(Extracted page text data)
[Start of section]
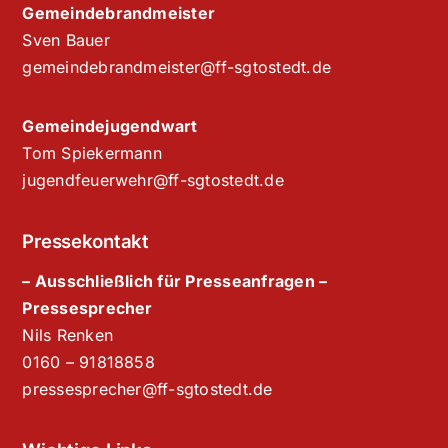
Gemeindebrandmeister
Sven Bauer
gemeindebrandmeister@ff-sgtostedt.de
Gemeindejugendwart
Tom Spiekermann
jugendfeuerwehr@ff-sgtostedt.de
Pressekontakt
– Ausschließlich für Presseanfragen –
Pressesprecher
Nils Renken
‭0160 – 91818858‬
pressesprecher@ff-sgtostedt.de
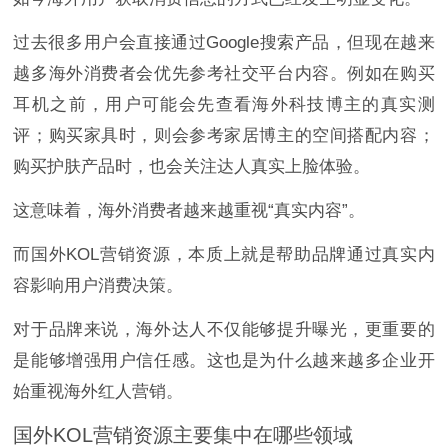
过去很多用户会直接通过Google搜索产品，但现在越来
越多海外消费者会优先参考社交平台内容。例如在购买
耳机之前，用户可能会先查看海外科技博主的真实测
评；购买家具时，则会参考家居博主的空间搭配内容；
购买护肤产品时，也会关注达人真实上脸体验。
这意味着，海外消费者越来越重视“真实内容”。
而国外KOL营销资源，本质上就是帮助品牌通过真实内
容影响用户消费决策。
对于品牌来说，海外达人不仅能够提升曝光，更重要的
是能够增强用户信任感。这也是为什么越来越多企业开
始重视海外红人营销。
国外KOL营销资源主要集中在哪些领域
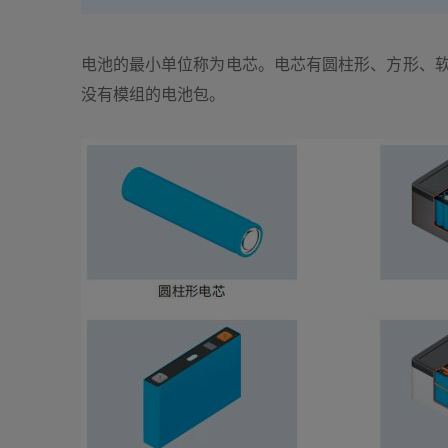
电池的最小单位称为电芯。电芯有圆柱形、方形、软包等
没有模组的电池包。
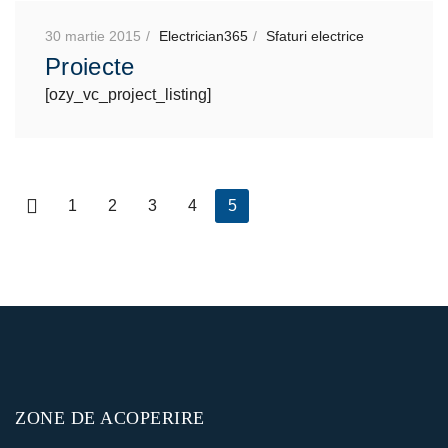
30 martie 2015
Electrician365
Sfaturi electrice
Proiecte
[ozy_vc_project_listing]
1
2
3
4
5
ZONE DE ACOPERIRE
[End of section]
Your task: Give all the entries again exactly, dropping each picture.

Task answer:
Gemeindebrandmeister
Sven Bauer
gemeindebrandmeister@ff-sgtostedt.de
Gemeindejugendwart
Tom Spiekermann
jugendfeuerwehr@ff-sgtostedt.de
Pressekontakt
– Ausschließlich für Presseanfragen –
Pressesprecher
Nils Renken
‭0160 – 91818858‬
pressesprecher@ff-sgtostedt.de
过去很多用户会直接通过Google搜索产品，但现在越来
越多海外消费者会优先参考社交平台内容。例如在购买
耳机之前，用户可能会先查看海外科技博主的真实测
评；购买家具时，则会参考家居博主的空间搭配内容；
购买护肤产品时，也会关注达人真实上脸体验。
这意味着，海外消费者越来越重视“真实内容”。
而国外KOL营销资源，本质上就是帮助品牌通过真实内
容影响用户消费决策。
对于品牌来说，海外达人不仅能够提升曝光，更重要的
是能够增强用户信任感。这也是为什么越来越多企业开
始重视海外红人营销。
国外KOL营销资源主要集中在哪些领域
电池的最小单位称为电芯。电芯有圆柱形、方形、软包等
没有模组的电池包。
30 martie 2015
Electrician365
Sfaturi electrice
Proiecte
[ozy_vc_project_listing]
1
2
3
4
5
ZONE DE ACOPERIRE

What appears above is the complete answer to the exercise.